The Gambling Tax-Free Argument in Practice
Certain UK Polymarket participants contend that their returns constitute gambling winnings and merit tax-free status, referencing the established tax treatment of Betfair Exchange (unambiguously tax-exempt). This reasoning carries logical weight for occasional participants but encounters two significant hurdles:
- Polymarket lacks UKGC authorisation — HMRC has not confirmed whether the gambling exemption applies to unregulated international platforms
- The cryptoasset dimension of transactions means HMRC categorises them as cryptoasset disposals rather than gambling
Absent explicit HMRC guidance, the prudent course involves reporting under CGT whilst including commentary explaining the gambling exemption as a plausible alternative position.
Reporting Polymarket Winnings on Self Assessment
Where reporting becomes necessary (gains exceeding £3,000 or income surpassing £1,000):
- Complete the Self Assessment SA100 form (alternatively via HMRC's online Personal Tax Account)
- For CGT scenarios: complete SA108 — record cryptoasset disposals under the "Other property, assets and gains" category
- For trading income scenarios: complete SA103 (self-employed) or SA800 (partnerships)
- File by 31 January in the year following the relevant tax year
FAQ — Polymarket Tax UK
- Do I need to tell HMRC about small Polymarket winnings?
- Provided your combined capital gains across all sources (including USDC transactions) remain beneath £3,000 during 2026/27, notification to HMRC is unnecessary.

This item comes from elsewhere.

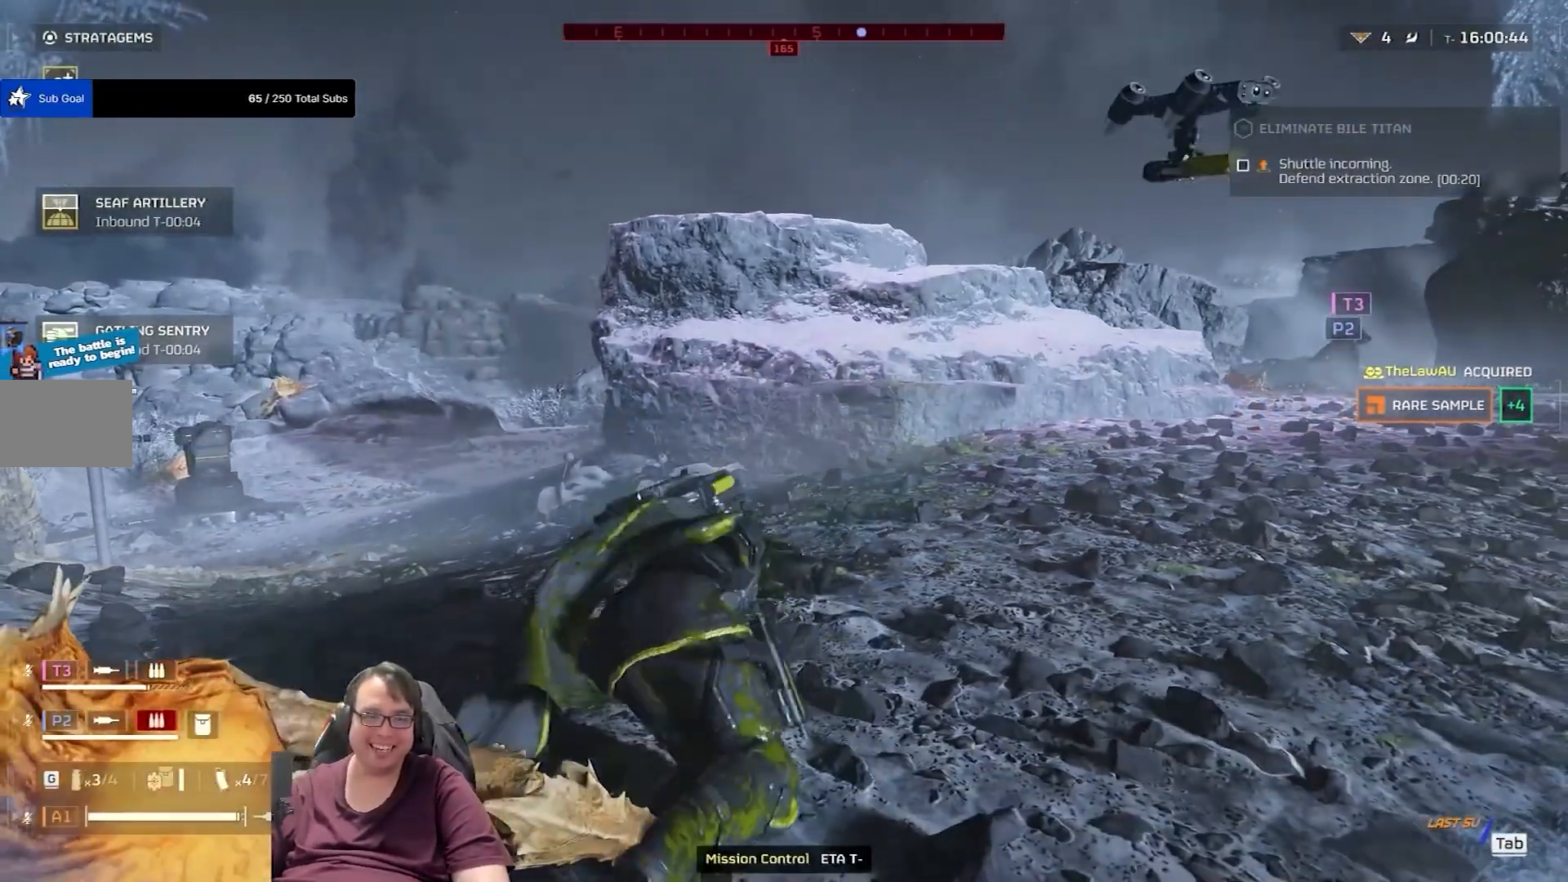
{"keys": ["shift", "w"], "mouse": [], "events": [[100, "shift", "down"]]}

For basic rate taxpayers with gains under £3,000, no tax liability arises and reporting is not required.
- Are losses on Polymarket tax-deductible?
- Under CGT treatment, absolutely — losses can be deducted from capital gains within the same or subsequent tax years. Under trading income treatment, losses similarly reduce other trading income. Retain documentation of all unprofitable positions.
- Does HMRC know about my Polymarket activity?
- From 2025 onwards, cryptoasset reporting obligations compel UK-regulated exchanges (Coinbase UK, Kraken) to disclose user transaction details exceeding £1,000 annually to HMRC. Transactions identifiable as prediction market engagement may prompt HMRC investigation if unreported.